───── DATASET
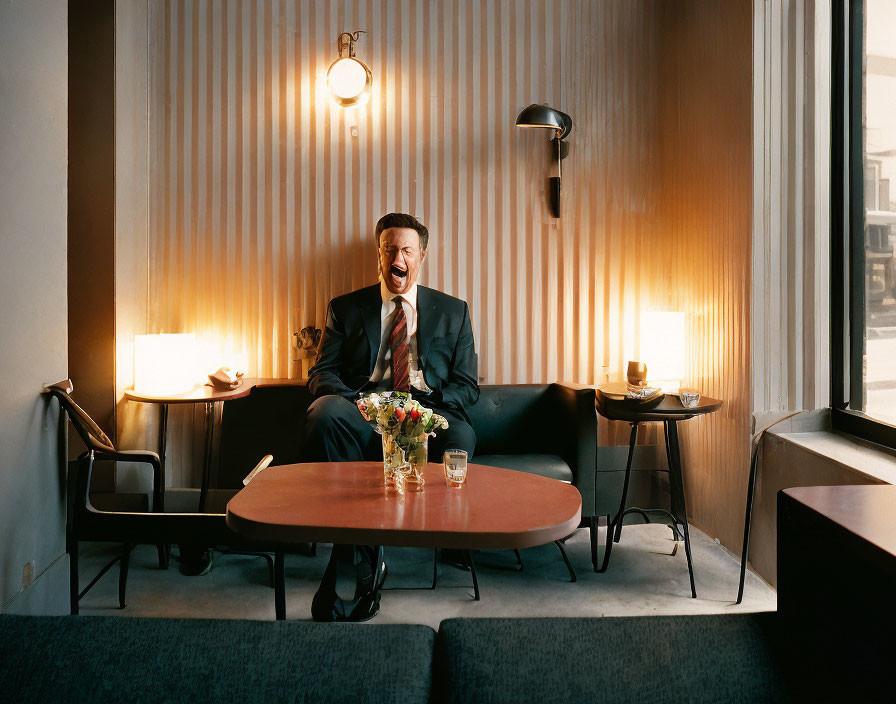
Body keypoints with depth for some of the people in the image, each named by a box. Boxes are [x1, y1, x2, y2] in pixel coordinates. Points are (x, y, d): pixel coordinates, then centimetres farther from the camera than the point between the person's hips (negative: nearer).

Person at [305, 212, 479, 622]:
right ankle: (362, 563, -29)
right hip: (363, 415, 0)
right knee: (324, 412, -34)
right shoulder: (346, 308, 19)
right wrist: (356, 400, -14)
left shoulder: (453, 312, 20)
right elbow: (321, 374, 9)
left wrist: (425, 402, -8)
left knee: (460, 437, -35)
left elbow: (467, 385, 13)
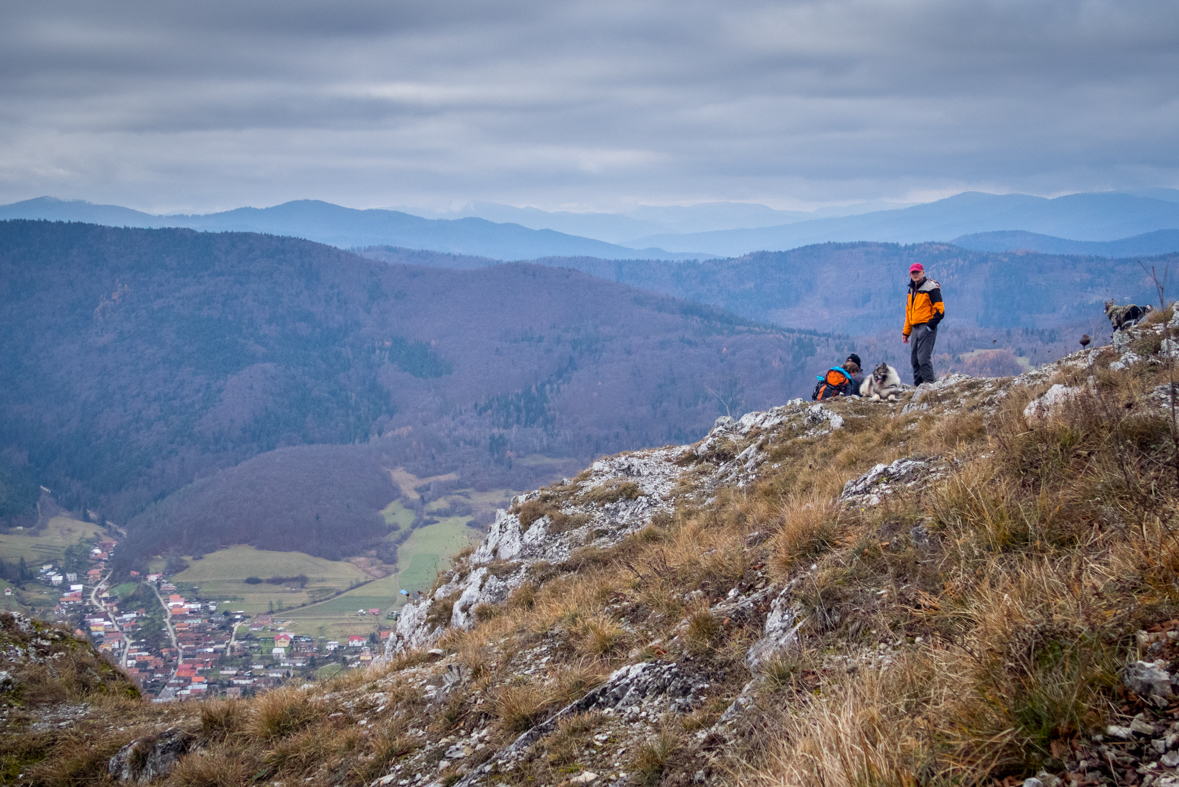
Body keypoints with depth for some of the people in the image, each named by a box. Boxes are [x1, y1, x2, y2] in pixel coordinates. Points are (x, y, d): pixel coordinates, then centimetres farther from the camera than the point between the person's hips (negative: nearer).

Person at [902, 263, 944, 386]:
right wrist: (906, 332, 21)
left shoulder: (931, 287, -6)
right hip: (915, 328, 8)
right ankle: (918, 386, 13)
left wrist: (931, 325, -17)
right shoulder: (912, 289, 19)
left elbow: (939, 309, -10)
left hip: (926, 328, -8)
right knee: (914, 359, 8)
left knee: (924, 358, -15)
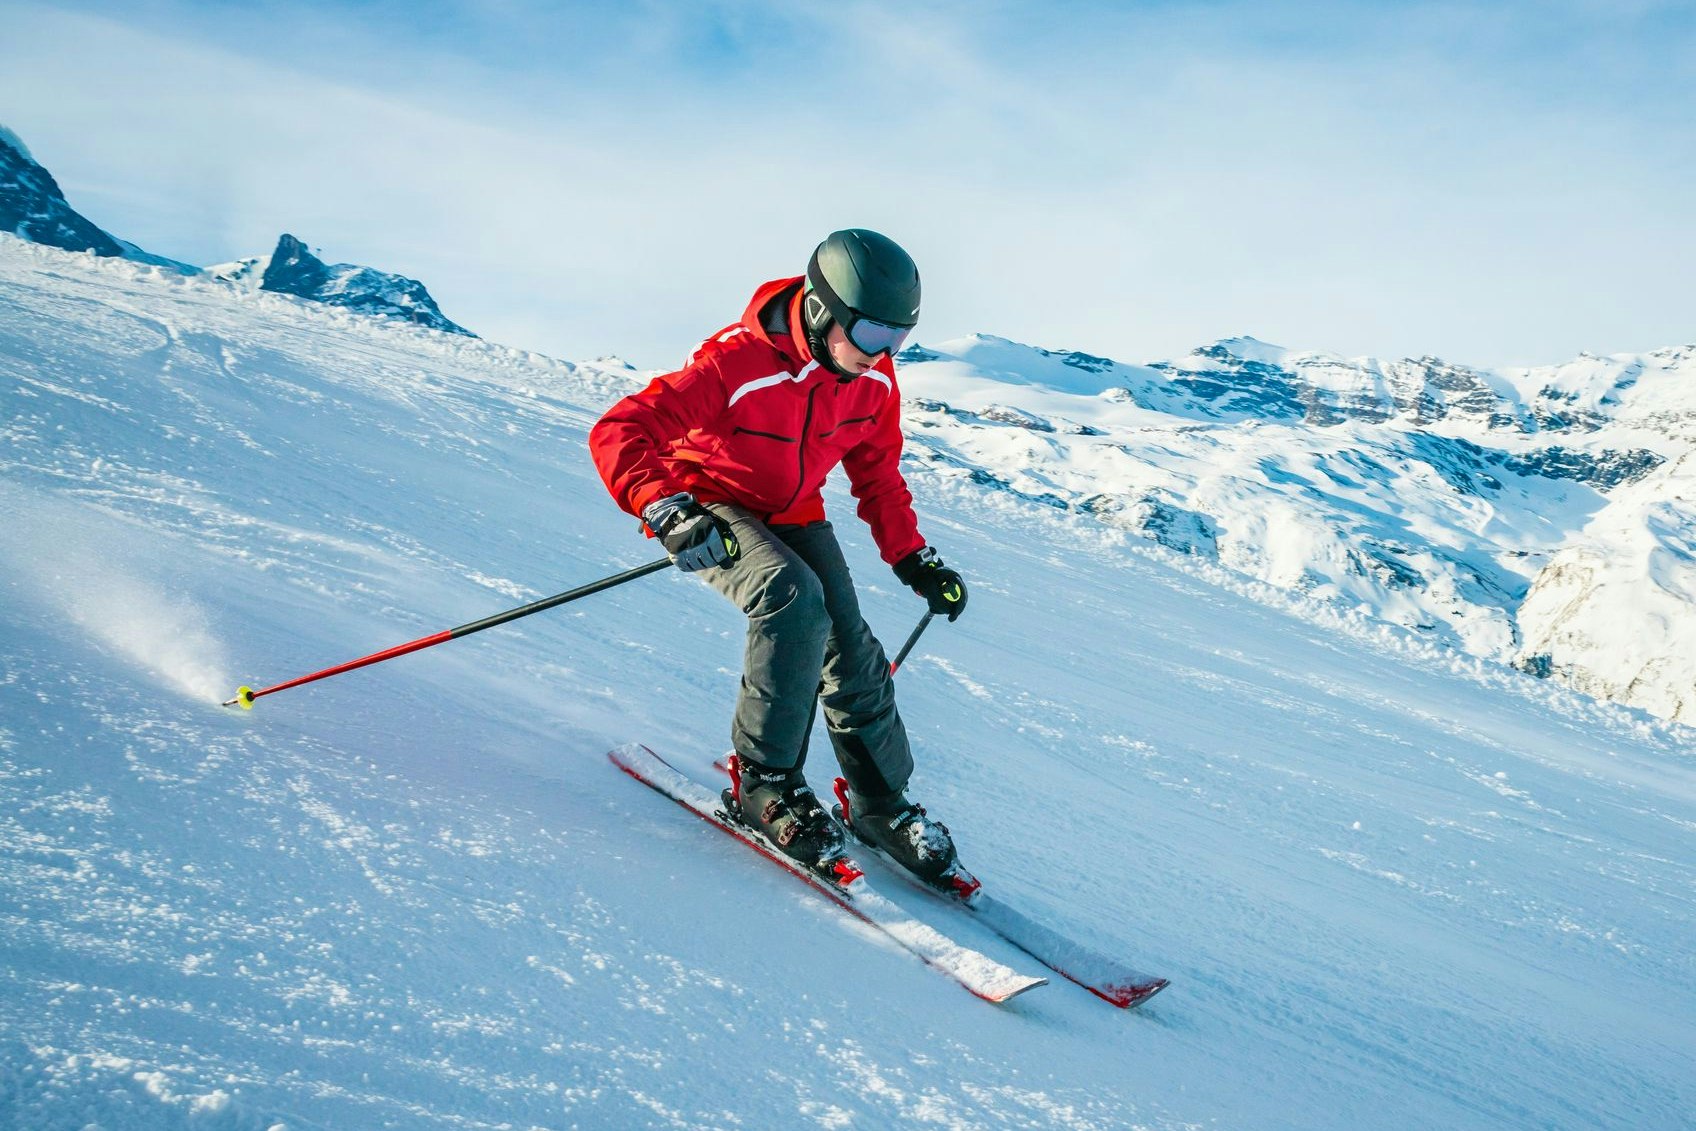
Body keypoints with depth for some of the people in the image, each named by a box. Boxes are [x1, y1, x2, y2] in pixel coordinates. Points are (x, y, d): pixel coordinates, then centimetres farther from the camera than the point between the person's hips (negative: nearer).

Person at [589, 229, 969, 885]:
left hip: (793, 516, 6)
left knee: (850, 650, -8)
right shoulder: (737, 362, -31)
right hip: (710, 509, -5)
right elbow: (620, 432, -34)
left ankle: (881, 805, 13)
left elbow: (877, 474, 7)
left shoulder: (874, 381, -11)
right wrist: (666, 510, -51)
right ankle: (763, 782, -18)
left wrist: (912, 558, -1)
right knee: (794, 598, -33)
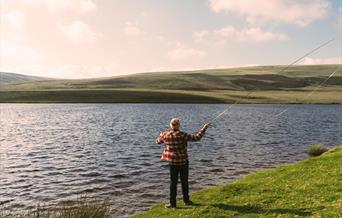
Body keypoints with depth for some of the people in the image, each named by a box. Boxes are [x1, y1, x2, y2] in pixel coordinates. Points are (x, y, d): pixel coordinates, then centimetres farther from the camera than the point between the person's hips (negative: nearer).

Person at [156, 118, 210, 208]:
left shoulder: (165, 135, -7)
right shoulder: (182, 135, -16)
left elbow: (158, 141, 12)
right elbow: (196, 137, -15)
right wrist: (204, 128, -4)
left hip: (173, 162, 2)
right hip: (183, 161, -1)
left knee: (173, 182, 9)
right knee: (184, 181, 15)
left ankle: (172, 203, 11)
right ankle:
──────────
WHAT THE TASK REQUIRES
Respond with the count of lines above holding the string "elbow", and leave out everything else.

ANSWER TO THIS EXERCISE
7